Liersch-Nordqvist Annika, Fakhro Mohammed, Pierre Leif, Hlebowicz Joanna, Malmsjo Malin, Ingemansson Richard, Lindstedt Sandra
Department of Pediatric Anesthesia and Intensive Care, Skåne University Hospital, Lund, Lund University, Sweden.
Department of Cardiothoracic Surgery, Skåne University Hospital, Lund, Lund University, Sweden.
Ann Med Surg (Lond). 2017 Aug 12;22:1-6. doi: 10.1016/j.amsu.2017.08.010. eCollection 2017 Oct.
Lung transplantation is hampered by the lack of organs resulting in deaths on the waiting list. The usage of donation after circulatory death (DCD) lungs would dramatically increase donor availability. The most optimal organ preservation method, and the need for antithrombotic and fibrinolytic treatment to prevent thrombosis in the donor lungs is currently on debate. The present study investigated, in a simulated clinical DCD situation, whether the addition of alteplase in the flush-perfusion solution at the time of pulmonary graft harvesting could prevent thrombosis in the donor lung and thereby improve pulmonary graft function.
Twelve Swedish domestic pigs were randomized into two groups. All animals underwent ventricular fibrillation and were then left untouched for 1 h after declaration of death. None of the animals received heparin. The lungs were then harvested and flush-perfused with Perfadex solution and the organs were then stored at 8 °C for 4 h. In one group alteplase was added to the Perfadex solution (donation after cardiac death with alteplase (DCD-A)) and in the other, it was not (DCD). Lung function was evaluated, using ex vivo lung perfusion (EVLP), with blood gases at different oxygen levels, pulmonary vascular resistance (PVR), lung weight, and macroscopic appearance.

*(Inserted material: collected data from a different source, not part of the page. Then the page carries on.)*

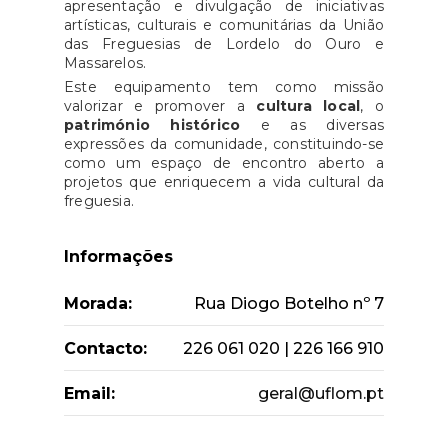
apresentação e divulgação de iniciativas
artísticas, culturais e comunitárias da União
das Freguesias de Lordelo do Ouro e
Massarelos.
Este equipamento tem como missão
valorizar e promover a
cultura local
, o
património histórico
e as diversas
expressões da comunidade, constituindo-se
como um espaço de encontro aberto a
projetos que enriquecem a vida cultural da
freguesia.
Informações
Morada:
Rua Diogo Botelho nº 7
Contacto:
226 061 020 | 226 166 910
Email:
geral@uflom.pt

During EVLP, there were no significant differences between groups in PaO at any investigated FiO level (1.0, 0.5, or 0.21). At FiO 1.0, the PaO in the DCD and DCD-A was 51.7 ± 2.05 kPa and 60.3 ± 3.67 kPa, respectively (p = 0.1320). There were no significant differences between groups PVR levels, in the DCD (372 ± 31 dyne x s/cm) and in the DCD-A (297 ± 37 dyne x s/cm) groups (p = 0.1720). There was no significant difference between groups in macroscopic appearance.

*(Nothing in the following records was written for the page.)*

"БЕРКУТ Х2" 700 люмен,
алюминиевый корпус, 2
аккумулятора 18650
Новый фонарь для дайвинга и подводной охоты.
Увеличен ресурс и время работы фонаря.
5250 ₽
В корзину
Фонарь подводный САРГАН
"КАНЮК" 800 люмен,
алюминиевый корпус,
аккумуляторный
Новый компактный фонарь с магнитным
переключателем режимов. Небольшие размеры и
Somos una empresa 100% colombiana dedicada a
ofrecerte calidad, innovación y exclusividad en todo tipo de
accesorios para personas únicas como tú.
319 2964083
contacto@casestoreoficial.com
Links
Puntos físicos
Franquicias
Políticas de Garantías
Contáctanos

All the lungs showed excellent blood gases after EVLP, and they all meet the criteria's for clinical lung transplantation. The use of alteplase did not seem to have any obvious benefit to the donor lungs in a DCD situation. The donor lungs treated with alteplas showed slightly better blood gases and slightly lower PVR compared to the group without alteplas, however the difference was not significant. DCD appears to be a safe and effective method to expand the donor pool.
肺移植因器官短缺而受阻,导致患者在等待名单上死亡。使用心脏死亡后捐赠(DCD)的肺可显著增加供体的可获得性。目前,关于最佳的器官保存方法以及是否需要抗血栓和纤维蛋白溶解治疗以预防供体肺血栓形成仍存在争议。本研究在模拟临床DCD情况下,探讨在肺移植获取时,在冲洗灌注液中添加阿替普酶是否可预防供体肺血栓形成,从而改善肺移植功能。
将12只瑞典家猪随机分为两组。所有动物均诱发心室颤动,宣布死亡后1小时内不予处理。所有动物均未接受肝素治疗。然后获取肺脏,用Perfadex溶液进行冲洗灌注,随后将器官在8℃保存4小时。一组在Perfadex溶液中添加阿替普酶(心脏死亡后使用阿替普酶捐赠(DCD-A)组),另一组不添加(DCD组)。使用体外肺灌注(EVLP)评估肺功能,检测不同氧水平下的血气、肺血管阻力(PVR)、肺重量及大体外观。
在EVLP期间,在任何研究的FiO水平(1.0、0.5或0.21)下,两组之间的PaO均无显著差异。在FiO为1.0时,DCD组和DCD-A组的PaO分别为51.7±2.05kPa和60.3±3.67kPa(p = 0.1320)。两组之间的PVR水平无显著差异,DCD组为(372±31达因×秒/厘米),DCD-A组为(297±37达因×秒/厘米)(p = 0.1720)。两组之间的大体外观无显著差异。
所有肺在EVLP后均显示出良好的血气,均符合临床肺移植标准。在DCD情况下,使用阿替普酶似乎对供体肺没有明显益处。与未使用阿替普酶的组相比,使用阿替普酶治疗的供体肺血气略好,PVR略低,但差异不显著。DCD似乎是一种安全有效的扩大供体库的方法。